Senator Dodd admits not all the detail has yet been worked out, and it it would be the job of the California Board of Education to update the curriculum, but he has some of what might be included, including "trying to discern what the reputation of different sources are.

"If you are dealing with the BBC or the New York Times, chances are you don't have to go any further, but if you are dealing with some unnamed source, you are going to have to go in a little deeper to determine whether or not that's fact or fiction," he says.

And of course, his solution would take years to implement, and would apply to just one state in one country.

"There's so much news coming at kids, and many adults have this as well, but you got to start somewhere," Dodd says.

Stop the creation of fake news in the first place

During the US election, many fake news stories were written not by politically motivated Donald Trump supporters, but by people looking to make some quick cash. And so one way to stop such output would be to eliminate the financial incentives that make fake news profitable.

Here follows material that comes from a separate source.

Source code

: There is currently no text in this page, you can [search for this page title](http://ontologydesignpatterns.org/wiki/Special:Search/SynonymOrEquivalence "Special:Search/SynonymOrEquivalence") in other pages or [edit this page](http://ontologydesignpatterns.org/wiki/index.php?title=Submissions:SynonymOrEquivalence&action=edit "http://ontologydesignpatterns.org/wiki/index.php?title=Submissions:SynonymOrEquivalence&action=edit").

"To make any decent money, and a lot of the fake news sites do make decent money, you need to start serving millions of ads," says Cliff Lampe, an associate professor at the University of Michigan, "which is why the viral content market has been so important over the last few years."

In November, Google and Facebook announced moves to restrict advertisements on fake news stories.

But fake news producers, like others making content designed to go viral, are quick to adapt to platform rule changes.

"I think this will work for the moment, but I believe that people are going to be able to come up with a workaround and be able to manipulate that attention market in the future," Lampe says.

In addition to removing the carrot, there's some big sticks being considered. In Germany, for instance, lawmakers are even proposing criminalising people who post fake news.